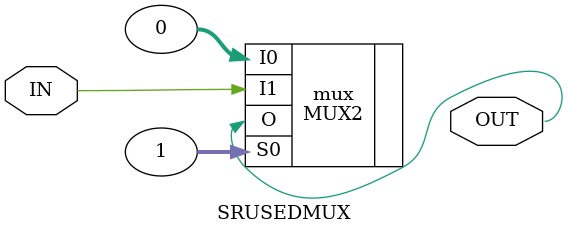
<source format=v>
`include "../../../../../vpr/muxes/logic/mux2/mux2.sim.v"

module SRUSEDMUX(IN, OUT);
	input wire IN;

	parameter S = 1;
	output wire OUT;

	MUX2 mux (
		.I0(0),
		.I1(IN),
		.S0(S),
		.O(OUT)
	);
endmodule

</source>
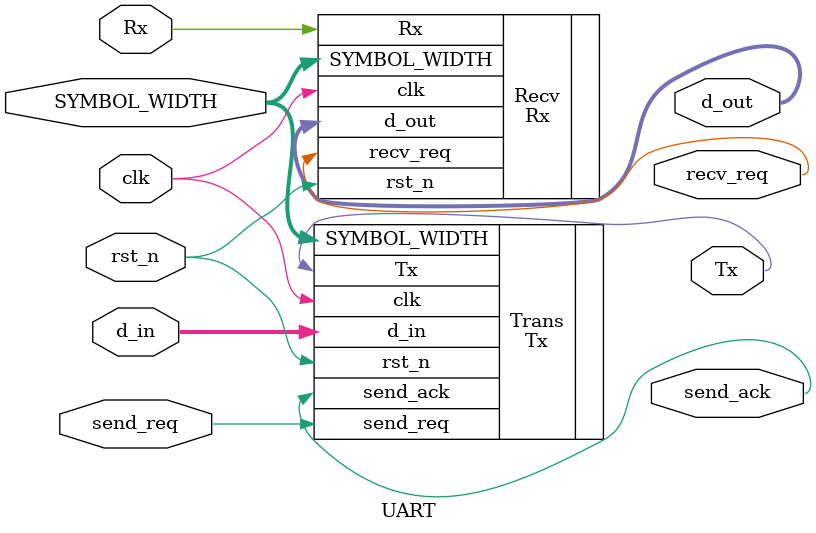
<source format=v>
module UART (
    input clk, rst_n,
    input [15:0] SYMBOL_WIDTH,       // = clk_freq/baud_rate
    input send_req,
    input Rx,
    input [7:0] d_in,
    output send_ack, recv_req,
    output Tx,
    output [7:0] d_out
);

    Rx Recv (
        .clk(clk),
        .rst_n(rst_n),
        .SYMBOL_WIDTH(SYMBOL_WIDTH),
        .Rx(Rx),
        .recv_req(recv_req),
        .d_out(d_out)
    );

    Tx Trans (
        .clk(clk),
        .rst_n(rst_n),
        .send_req(send_req),
        .SYMBOL_WIDTH(SYMBOL_WIDTH),
        .d_in(d_in),
        .send_ack(send_ack),
        .Tx(Tx)
    );

endmodule
</source>
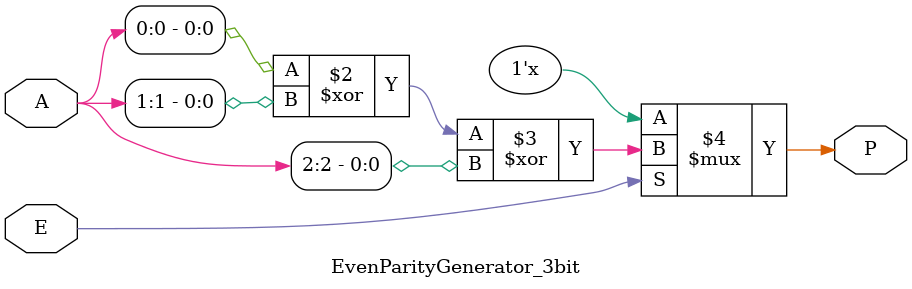
<source format=v>


module EvenParityGenerator_3bit
(
	input [2:0] A,
	input E,
	output P
);
	 
	assign P = (E == 1'b1) ? (A[0] ^ A[1] ^ A[2]) : 1'bz;
	
endmodule
</source>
•••••
» **TASK DESCRIPTION**
Scan the records for the string "input" and show every line that contains it.

» **EXPECTED ANSWER**
	input wire IN;
    input clk, rst_n,
    input [15:0] SYMBOL_WIDTH,       // = clk_freq/baud_rate
    input send_req,
    input Rx,
    input [7:0] d_in,
	input [2:0] A,
	input E,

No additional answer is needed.